◆ EXCERPTED RECORDS ◆
============
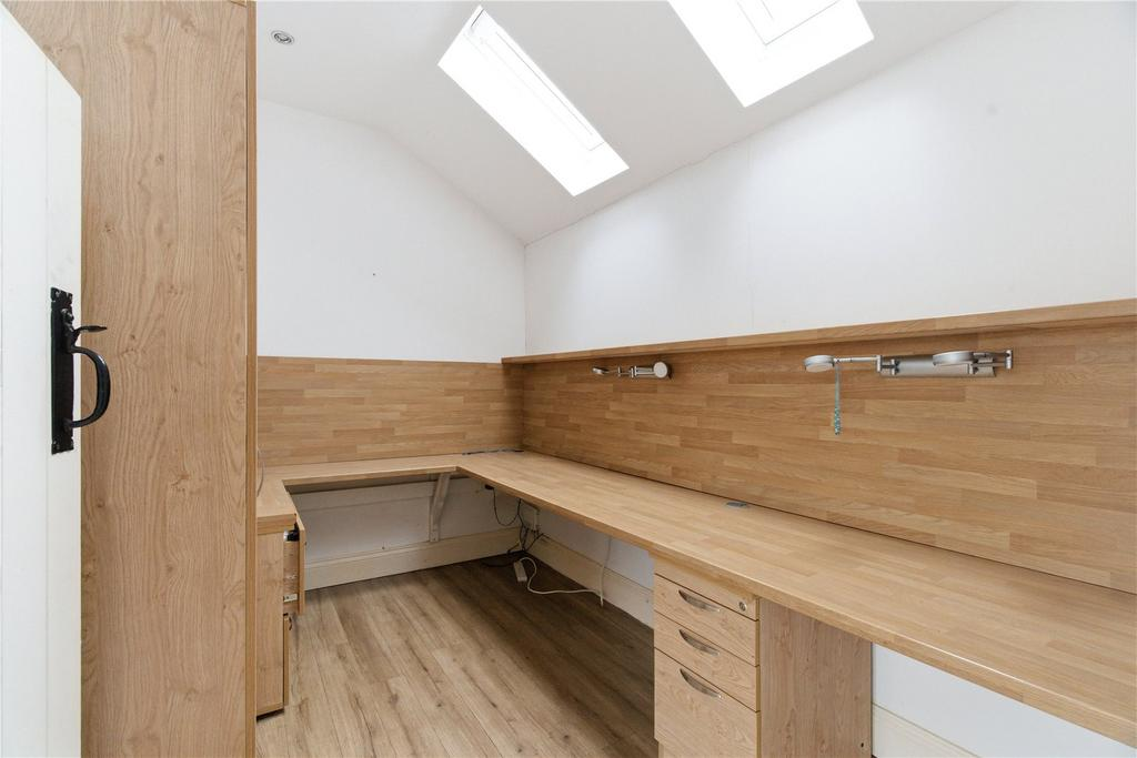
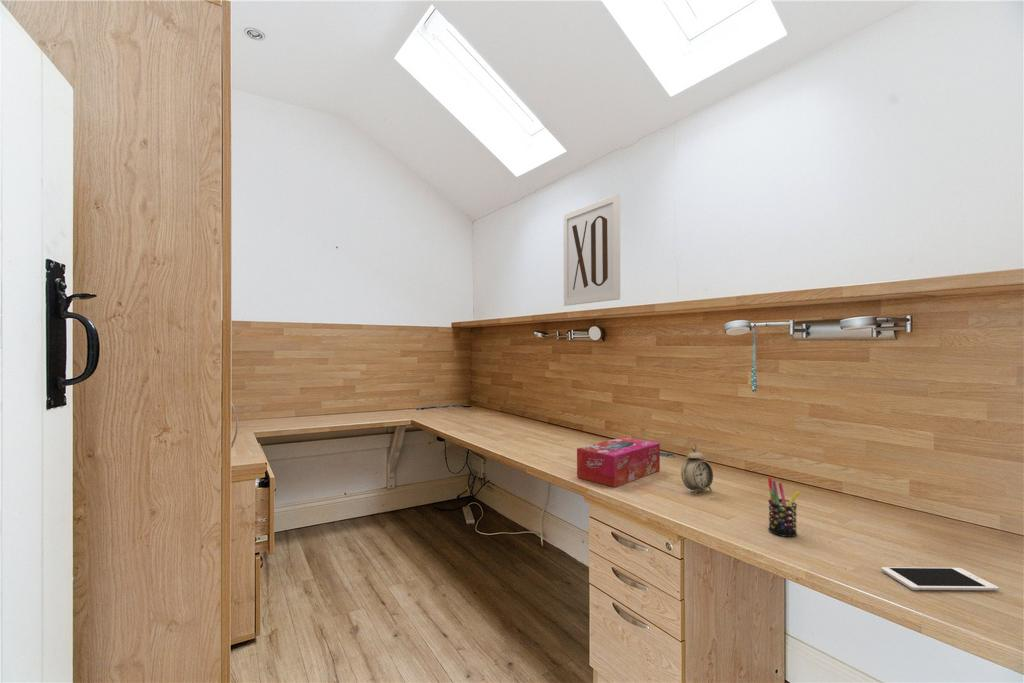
+ wall art [563,192,621,307]
+ tissue box [576,436,661,488]
+ cell phone [880,566,1000,592]
+ alarm clock [680,442,714,495]
+ pen holder [767,477,801,538]
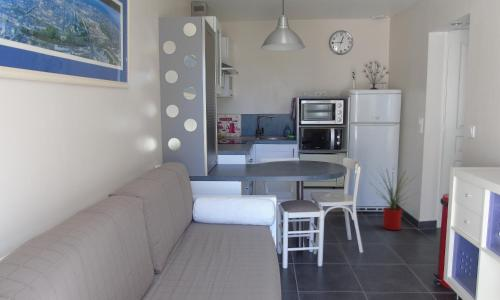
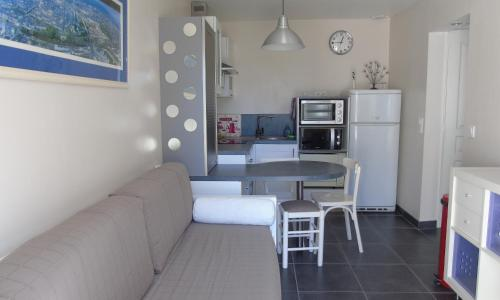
- house plant [368,163,420,231]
============
◆ EXERCISE DESCRIPTION ◆
A faithful, complete copy of the records above is required, one that contains no pictures.

◆ ANSWER SECTION ◆
+ wall art [563,192,621,307]
+ tissue box [576,436,661,488]
+ cell phone [880,566,1000,592]
+ alarm clock [680,442,714,495]
+ pen holder [767,477,801,538]
- house plant [368,163,420,231]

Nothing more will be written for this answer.